Ours is a visited planet. Our little world, situated as it is in a lower-middle class solar system, circling a mediocre star on the outskirts of a commonplace galaxy, has little to commend it. If the entire planet exploded in a fiery conflagration that could be seen from the sun, some 93 million miles away, it would attract no more attention in the universe than a gunshot in a ghetto.
And yet ours is the visited planet. The Wonderful Counselor himself, the Mighty God, has come down our dead-end street and stopped at our place. And he came in the most extraordinary way: He was “made flesh” in the Virgin’s womb.
That he came is remarkable. How he came no sage could ever have imagined. But why he came – that is the profoundest mystery.
People seem to think that God’s great and glorious Son came to earth to establish a religion. But that is “too small a thing.” The Eternal one was not straight-jacketed by time, the infinite one did not wear the shackles of space in order to make us a little more religious, or so that we would attend church two out of every four Sundays. He visited our planet in order to save people, or so the angel declared.
That he is savior is the good news of great joy. We often get this confused. We think that the good news is peace on earth, good will to men. But peace is a consequence of the good news, not its content. The angel told the shepherds, “I bring you good news of great joy that will be for all the people: “Today in the town of David a Savior has been born to you; he is Christ the Lord.”
The good news was that a savior had been born. Normally when we hear the word savior, we think of one person who rescues another (or others) from a desperate situation. The new coach saves the football program from disaster. The CEO saves the corporation from bankruptcy. The Coast Guard saves the boater from drowning.
If we were to make a list of the things from which we need to be saved, sin would probably not be at the top. If it made the list at all, it would come somewhere after hair loss and high cholesterol.
But we, at least most of us, are not in a desperate situation. So, a savior has been born to us; what difference does it make? Will he save us from irrelevancy? Or insolvency? Or lunacy?
To answer that question, we have to turn to another of the Christmas narratives; this one in Matthew’s gospel. There an angel appears to Joseph, who had resolved to leave his fiancé, Mary, after hearing the shocking news that she was pregnant. But the angel assured Joseph that Mary had not been unfaithful to him. No, the Baby in her womb was miraculously conceived. Joseph’s fiancé was carrying the child of promise, the long-awaited deliverer. He was to be named Jesus (which means, “Yahweh saves”) because he would save his people from – from what? Boredom? Illiteracy? Hardship? No – he would save his people from their sins.
I suspect most people experience a letdown upon hearing those words. If we were to make a list of the things from which we need to be saved, sin would probably not be at the top. If it made the list at all, it would come somewhere after hair loss and high cholesterol. Even Joseph may have experienced a momentary disappointment. He was expecting a Messiah who would save people from their enemies and from the armies that occupied their homeland, not from their sins.
Why do we need a savior from sin? That is the fundamental question. According to the theologian Millard Erickson, sin is an inner force, an inherent condition, a controlling power. It is a disease that has been passed down through every member of the human family. It manifests in a variety of symptoms – some more apparent than others – but whatever the symptoms, the outcome is always death. Thus, St. Paul says, “The wages of sin is death.”
There are also more immediate consequences. Restlessness is one. The prophet speaks of those who are “like the tossing sea; for its waters cannot rest.” Another consequence is guilt – the kindthat our own efforts cannot absolve. Sin also brings trouble on us and our children, leaving us weary and sorrowful.
Even more disturbing is the self-propagating nature of sin. Sin begets sin; it fosters evil. The 100,000+ deaths that have occurred in current armed conflicts in places like Ukraine, Palestine, Myanmar, Sudan, Nigeria, and elsewhere are not occurring in a vacuum. Sin layered upon sin has resulted in hatred and malice and, inevitably, death.

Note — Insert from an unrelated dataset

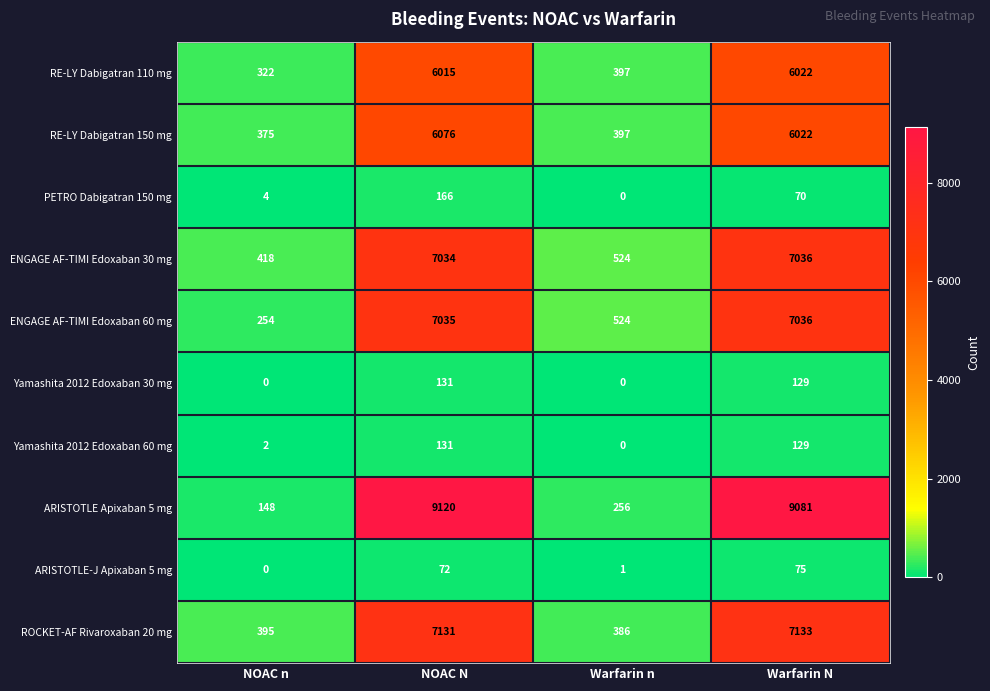

Rank the categories by ROCKET-AF Rivaroxaban 20 mg value from highest to lowest.

Warfarin N, NOAC N, NOAC n, Warfarin n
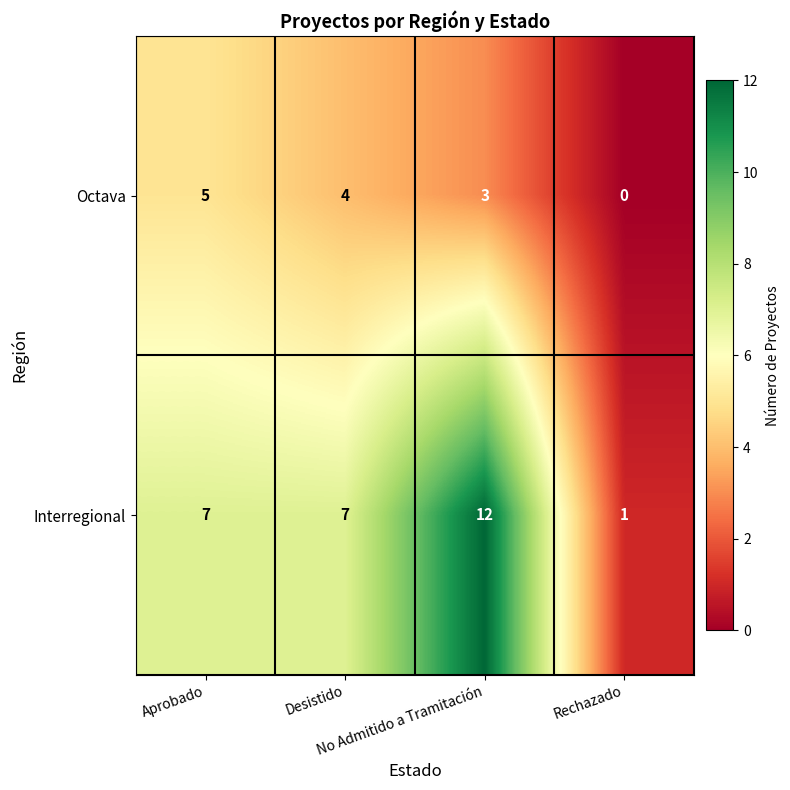

At which category is the sum across all series the highest?

No Admitido a Tramitación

We don’t have to go to Kiev to see the results of sin. We can look in our own homes, where sin results in anger, unkindness, and division – division from people and, more ominously, from God.

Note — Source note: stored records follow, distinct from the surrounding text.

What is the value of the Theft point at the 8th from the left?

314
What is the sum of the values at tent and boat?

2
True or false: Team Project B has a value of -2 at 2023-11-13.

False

Now go back to Bethlehem. Here lies the Baby over whom so much fuss is made. He is about 19 inches long and weighs about six pounds. How can this helpless baby save his people from their sins?
We look in the manger and see a baby wrapped up like a mummy to ward off the cold. God sees the Bridge between heaven and earth—Jacob’s ladder, if you will, by which heaven descends to earth in order to carry humanity back with it. He is like every other baby ever born: he is fully human. He is unlike any other baby ever born; he is fully God. He is the bridge between humanity and God, the doorway to eternal life. In Bethlehem that first Christmas, by the very nature of what this Child was, the long work of salvation had begun.